Meh, Pioneer 0 succeeding is a much bigger PR setback for the Soviets than Alan Shepard getting there first, because let's face it, a parabolic flight is much less impressive than an orbital one, while getting a probe out to the moon is way ahead of merely getting a probe into orbit.

Again that's my point; to technological insiders, the abilities the Soviets demonstrated with Sputnik were not news and in terms of developed and deployed capabilities the USA was still ahead, but in terms of general public perceptions it very pointedly demonstrated that the Russians were a people to be reckoned with. They in fact used essentially the same rocket to orbit Gagarin as they used to launch all the Sputniks. (And I believe that their OTL success in seeing the far side of the Moon first, which Michel has pointed out was by no means their first try, was also on an R-7 rocket, though I could be mistaken about that). Actually translunar orbits were already within the capabilities of the earliest rockets used by both sides; someone quite accidently, due to a launch failure late in the process, wound up sending one probe on the wrong trajectory--right out of the Earth-Moon system into an independent orbit around the Sun! By accident and as a mission failure.

The first US satellite, Explorer 1, was by all accounts superior to Sputnik 1. What mattered to the public was, it was second. Insiders knew full well it was second and not first because of policy reasons, not because it couldn't have been launched earlier for technical ones.

And those policy reasons had again to do with Corona, which was secret--Eisenhower wanted the first satellite, which he thought would be Vanguard, to be clearly civilian and scientific, because he feared the Soviets would try to make a fuss over a spy satellite orbiting over Russia--he felt a foot in the door in the form of a harmless satellite might help with a precedent. Then Khrushchev did him the favor of undercutting future Soviet objects much more surely than anything the US could do, by orbiting their satellite first with no by-your-leaves from any other nation.:p After that the gloves were off and it was OK if the first satellite had obvious capabilities and was launched by an Army team involving a bunch of former Nazis.

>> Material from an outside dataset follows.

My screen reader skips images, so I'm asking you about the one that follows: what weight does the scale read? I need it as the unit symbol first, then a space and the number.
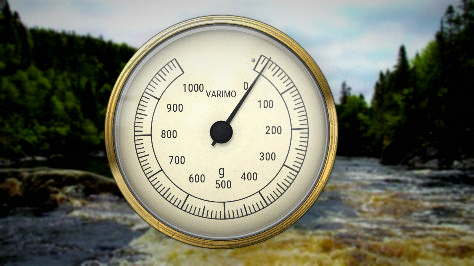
g 20
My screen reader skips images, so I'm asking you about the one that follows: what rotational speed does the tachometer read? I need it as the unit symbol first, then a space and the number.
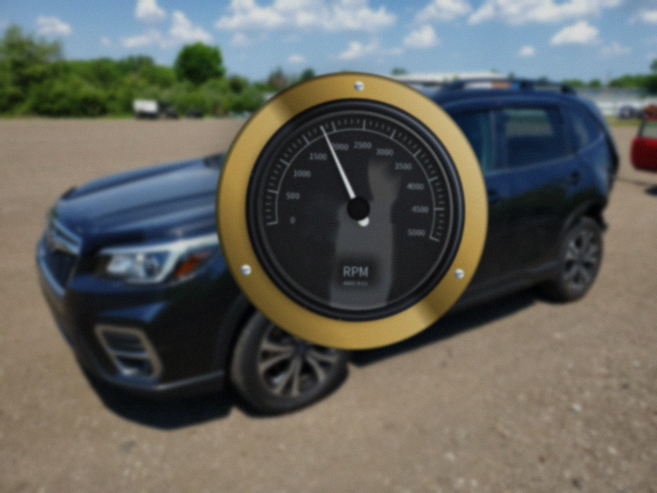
rpm 1800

If Corona had been ready, and not bogged down in its long string of launch failures, one of them might have been the first US satellite--and not counted for a long time of course because it was secret.

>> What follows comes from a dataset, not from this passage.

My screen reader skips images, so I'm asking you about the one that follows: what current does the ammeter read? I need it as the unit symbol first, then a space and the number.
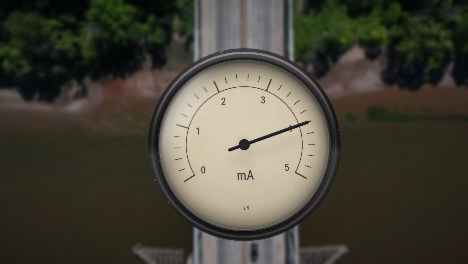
mA 4
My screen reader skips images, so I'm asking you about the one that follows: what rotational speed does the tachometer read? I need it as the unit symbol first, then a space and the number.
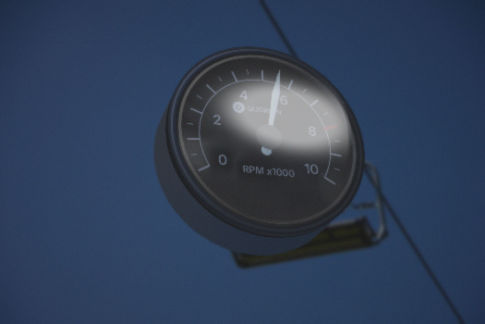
rpm 5500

So the point is, the POD makes little difference, except that the major Lunar far side features presumably don't get so many Russian names. The policy decisions about which agency gets what missions and at what pace each program should be pursued remain the same, on both sides of the Iron Curtain.

I could be wrong about what happens in Russia (which I guessed was, nothing much). But I'm pretty confident it would make little difference in the USA and if anything would tend rather to slow things down instead of speed them up.

Again it would be different if the reason Pioneer does not fail on launch is that the design and launch team was objectively better than OTL--but why and how would they be? The many failures of the early years were not because the teams were incompetent, it was because they were pioneering an unknown field and inevitable mistakes were how they learned their art, by expensive trial and error. Better luck on this one launch implies nothing about future launches, if anything tends to mask as yet undiscovered flaws and delay their rectification with a false glow of success.

That's why I think the Soviet leadership would have been tolerant of a few more slip-ups relative to OTL, particularly ones that involved the USA having a bit more luck. If they panicked at every disappointment and set-back they'd have abandoned space and rocketry decades ago; there had to be some tolerance in the Kremlin for the Soviet efforts to have been sustained at all.